Payment but not Remittance is Required to Secure MCARE Fund Coverage

Author: Marc L. Penchansky

In order to defray escalating malpractice premiums, Pennsylvania established the Medical Care Availability and Reduction of Error (MCARE) Fund. 40 P.S. 1303.712. The MCARE Fund provides secondary coverage for professional liability claims. Participating health care providers are required to have $500,000 in primary liability coverage. The second $500,000 of liability comes from the MCARE Fund. The MCARE Fund is supported by annual assessments paid by participating health care providers. Providers pay their assessment to their primary insurer who is required to remit the payment to the MCARE Fund. There is no mechanism for a health care provider to pay their assessment directly to the MCARE Fund. 31 Pa.Code § 242.6(a)(3). Any provider who fails to pay their assessment within sixty days will not be covered by the MCARE Fund. 31 Pa.Code § 242.17(b). So this leads to the question: Will the MCARE Fund cover a provider for their loss when the provider timely paid the assessment but the primary insurance company, unbeknownst to the provider, failed to timely remit the assessment to the MCARE Fund?

This very scenario played out for the facility sued in Scampone v. Grane Health Care, et al, 11 A.3d 967 (Pa. Super. 2010), allocatur granted, 15 A.3d 427 (2011). As noted in an earlier blog entry, the Scampone matter concerns allegedly deficient care provided at a nursing facility. The facility, Highland Park Care Center, timely paid its assessment to its primary insurer but the carrier did not remit the assessment within the required sixty days. After the facility was sued, the primary insurer submitted a request to the MCARE Fund for excess coverage for the facility. The MCARE Fund denied the request because the assessment was not paid on time.
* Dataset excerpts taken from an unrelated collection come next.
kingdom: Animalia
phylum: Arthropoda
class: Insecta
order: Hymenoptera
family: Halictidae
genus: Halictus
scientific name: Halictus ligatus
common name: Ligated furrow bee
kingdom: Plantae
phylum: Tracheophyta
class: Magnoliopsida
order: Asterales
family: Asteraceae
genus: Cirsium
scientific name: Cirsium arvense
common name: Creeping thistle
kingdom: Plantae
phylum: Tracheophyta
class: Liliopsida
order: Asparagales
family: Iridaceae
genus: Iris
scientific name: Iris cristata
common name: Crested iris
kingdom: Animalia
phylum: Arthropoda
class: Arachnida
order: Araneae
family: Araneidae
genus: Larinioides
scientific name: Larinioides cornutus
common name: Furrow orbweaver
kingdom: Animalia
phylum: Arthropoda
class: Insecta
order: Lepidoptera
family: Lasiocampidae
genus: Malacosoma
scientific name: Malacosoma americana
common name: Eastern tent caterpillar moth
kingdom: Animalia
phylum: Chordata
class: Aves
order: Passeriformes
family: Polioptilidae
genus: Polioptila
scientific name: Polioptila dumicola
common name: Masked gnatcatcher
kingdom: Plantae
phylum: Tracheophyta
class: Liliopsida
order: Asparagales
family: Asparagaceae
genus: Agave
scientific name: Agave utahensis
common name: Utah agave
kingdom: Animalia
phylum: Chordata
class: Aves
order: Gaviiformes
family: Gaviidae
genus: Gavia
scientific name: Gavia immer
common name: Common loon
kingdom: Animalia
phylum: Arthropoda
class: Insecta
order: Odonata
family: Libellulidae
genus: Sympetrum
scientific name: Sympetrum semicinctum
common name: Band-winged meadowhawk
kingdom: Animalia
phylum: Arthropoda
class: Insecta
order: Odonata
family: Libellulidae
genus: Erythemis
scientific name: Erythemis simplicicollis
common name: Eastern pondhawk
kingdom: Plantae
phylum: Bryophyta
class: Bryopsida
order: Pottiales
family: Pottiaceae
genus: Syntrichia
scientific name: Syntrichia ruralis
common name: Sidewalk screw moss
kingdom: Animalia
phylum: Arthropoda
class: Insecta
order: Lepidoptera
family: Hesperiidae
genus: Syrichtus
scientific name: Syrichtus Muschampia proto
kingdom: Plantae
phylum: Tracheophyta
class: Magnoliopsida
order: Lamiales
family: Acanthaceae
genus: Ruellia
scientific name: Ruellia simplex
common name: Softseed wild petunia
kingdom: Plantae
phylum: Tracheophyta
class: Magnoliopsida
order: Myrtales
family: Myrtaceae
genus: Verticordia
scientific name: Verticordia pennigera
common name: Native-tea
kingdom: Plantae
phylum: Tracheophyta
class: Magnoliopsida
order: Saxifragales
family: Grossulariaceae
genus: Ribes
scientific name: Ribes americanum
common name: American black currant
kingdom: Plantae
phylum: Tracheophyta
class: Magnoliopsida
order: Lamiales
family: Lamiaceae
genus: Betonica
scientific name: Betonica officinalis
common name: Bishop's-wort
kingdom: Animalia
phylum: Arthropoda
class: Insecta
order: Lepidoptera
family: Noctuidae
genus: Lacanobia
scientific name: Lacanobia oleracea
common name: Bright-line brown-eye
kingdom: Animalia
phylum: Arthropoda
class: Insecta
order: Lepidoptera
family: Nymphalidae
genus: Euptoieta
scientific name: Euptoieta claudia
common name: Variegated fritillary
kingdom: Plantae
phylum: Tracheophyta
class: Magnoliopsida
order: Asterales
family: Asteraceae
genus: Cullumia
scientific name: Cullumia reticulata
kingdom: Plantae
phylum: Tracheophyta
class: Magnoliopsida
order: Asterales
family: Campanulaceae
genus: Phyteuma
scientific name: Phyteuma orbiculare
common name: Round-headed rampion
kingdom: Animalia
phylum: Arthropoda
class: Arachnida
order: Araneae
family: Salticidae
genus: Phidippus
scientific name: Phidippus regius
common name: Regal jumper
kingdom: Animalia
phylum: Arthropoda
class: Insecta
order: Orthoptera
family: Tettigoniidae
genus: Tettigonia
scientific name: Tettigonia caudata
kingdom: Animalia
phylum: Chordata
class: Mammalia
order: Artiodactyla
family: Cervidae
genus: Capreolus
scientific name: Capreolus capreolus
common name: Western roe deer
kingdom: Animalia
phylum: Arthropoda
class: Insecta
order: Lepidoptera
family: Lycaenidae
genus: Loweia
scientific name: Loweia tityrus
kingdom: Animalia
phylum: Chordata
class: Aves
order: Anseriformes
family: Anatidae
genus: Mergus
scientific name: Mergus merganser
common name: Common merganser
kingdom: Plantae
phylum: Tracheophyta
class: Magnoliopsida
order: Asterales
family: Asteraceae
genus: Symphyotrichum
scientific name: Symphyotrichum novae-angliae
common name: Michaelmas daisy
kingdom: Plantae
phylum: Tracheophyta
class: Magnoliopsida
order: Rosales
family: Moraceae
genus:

A Hearing Examiner found that the MCARE Fund was required to provide coverage to the facility. The Hearing Examiner noted that the facility did everything right and that the late Assessment was the “result of the MCARE Fund’s ‘collection and remittance’ system whereby medical care providers are directed to pay the carrier but they are not warned or otherwise notified of a carrier’s failure to remit the assessment on time.” See Highland Park Care Center v. Medical Care Availability and Reduction of Error (MCARE) Fund, — A.3d —, 2012 WL 280576, *1 (Pa.Cmwlth., 2012) (publishing prior unpublished opinion).

The MCARE fund appealed to the Commonwealth Court asserting that the Hearing Examiner’s ruling was contrary to applicable statutes, regulations and state law. In Highland Park Care Center, the Commonwealth Court agreed with the Hearing Examiner. The Court ruled that the statute requires only payment of the assessment with sixty days. Id. at *2. The act of remittance from the primary insurer to the MCARE Fund is a separate act that does not bear on coverage. Id.

This case is a common-sense result. With all the i’s that providers must dot and t’s they must cross, it is refreshing to see that providers will not now be required to track their payment and assure that their carrier was compliant.